Getting a GPU-accelerated Kubernetes cluster working is one thing. Getting it working the same way twice — across different clouds, hardware generations, and deployment environments — is another problem entirely. It's the kind of thing that turns into tribal knowledge, sprawling runbooks, and a resident expert who's memorized which NCCL tuning flag to flip for which environment.

NVIDIA's answer is AI Cluster Runtime (AICR), an open-source project that replaces that accumulated institutional knowledge with published, version-locked configuration recipes. Released in alpha by engineers Mark Chmarny and Nathan Taber, AICR delivers its recipes as composable YAML overlays — validated against NVIDIA's standards and queryable via a REST API or the `aicr` CLI.

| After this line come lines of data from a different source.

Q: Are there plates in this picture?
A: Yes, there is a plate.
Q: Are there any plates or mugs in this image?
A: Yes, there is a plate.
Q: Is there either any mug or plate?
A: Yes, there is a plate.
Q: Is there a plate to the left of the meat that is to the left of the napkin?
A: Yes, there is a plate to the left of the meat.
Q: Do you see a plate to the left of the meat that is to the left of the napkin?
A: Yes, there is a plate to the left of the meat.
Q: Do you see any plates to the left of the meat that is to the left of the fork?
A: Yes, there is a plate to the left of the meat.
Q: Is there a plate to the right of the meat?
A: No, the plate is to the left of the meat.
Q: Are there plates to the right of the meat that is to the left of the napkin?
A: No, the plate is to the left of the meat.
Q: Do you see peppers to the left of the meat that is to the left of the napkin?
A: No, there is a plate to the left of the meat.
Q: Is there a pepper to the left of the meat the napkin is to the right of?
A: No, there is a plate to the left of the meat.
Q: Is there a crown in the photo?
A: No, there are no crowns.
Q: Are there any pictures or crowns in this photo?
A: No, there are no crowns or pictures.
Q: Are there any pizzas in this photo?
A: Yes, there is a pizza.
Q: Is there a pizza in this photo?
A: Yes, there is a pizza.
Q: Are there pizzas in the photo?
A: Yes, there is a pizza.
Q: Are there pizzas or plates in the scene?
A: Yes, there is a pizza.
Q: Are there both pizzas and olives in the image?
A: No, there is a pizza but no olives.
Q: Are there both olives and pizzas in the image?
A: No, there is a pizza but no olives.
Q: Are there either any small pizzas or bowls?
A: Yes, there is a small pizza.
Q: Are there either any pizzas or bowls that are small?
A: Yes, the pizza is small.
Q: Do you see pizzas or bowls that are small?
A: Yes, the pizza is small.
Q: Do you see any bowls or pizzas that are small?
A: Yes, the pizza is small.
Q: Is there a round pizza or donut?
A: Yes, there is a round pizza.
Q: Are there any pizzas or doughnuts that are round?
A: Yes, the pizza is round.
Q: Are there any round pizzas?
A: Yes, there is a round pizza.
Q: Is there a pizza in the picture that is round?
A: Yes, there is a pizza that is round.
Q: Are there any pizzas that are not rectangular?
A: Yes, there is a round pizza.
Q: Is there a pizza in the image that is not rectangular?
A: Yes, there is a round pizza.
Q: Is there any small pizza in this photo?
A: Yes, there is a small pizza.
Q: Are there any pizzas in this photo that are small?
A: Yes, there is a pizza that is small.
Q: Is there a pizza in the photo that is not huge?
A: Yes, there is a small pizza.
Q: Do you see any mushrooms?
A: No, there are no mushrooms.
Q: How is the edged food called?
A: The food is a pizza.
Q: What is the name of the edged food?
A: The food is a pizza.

The composition model is where the project gets interesting. Recipes are built from four layers: a base layer for universal defaults, an environment layer for cloud-specific dependencies (AWS EBS CSI drivers and EFA plugins for EKS, for instance), an intent layer that tunes NCCL differently for training versus inference, and a hardware layer that pins driver versions and unlocks accelerator-specific features like CDI and GDRCopy for H100 and Blackwell GPUs. A fully specialized recipe for Blackwell on EKS targeting training on Kubeflow spans 268 configuration values across 16 components. Switching from training to inference intent alone swaps five components and changes 41 configuration values.

AICR also ships a snapshot tool that captures live cluster state — OS, kernel, GPU hardware, driver, Kubernetes version, installed operators — and stores it as a ConfigMap baseline. That baseline drives pre-deployment readiness checks and post-deployment conformance validation against CNCF standards. Deployment integration covers ArgoCD, OCI bundle distribution, and fully air-gapped environments. Inference workloads target NVIDIA Dynamo; training workloads hook into Kubeflow Trainer.

The project is designed to be contributed to rather than forked. CSPs, OEMs, and platform teams can add environment-specific overlay extensions, and organizations can maintain private configuration overlays alongside public recipes without branching the core project. Every release ships with SLSA Level 3 provenance, signed SBOMs, and image attestations.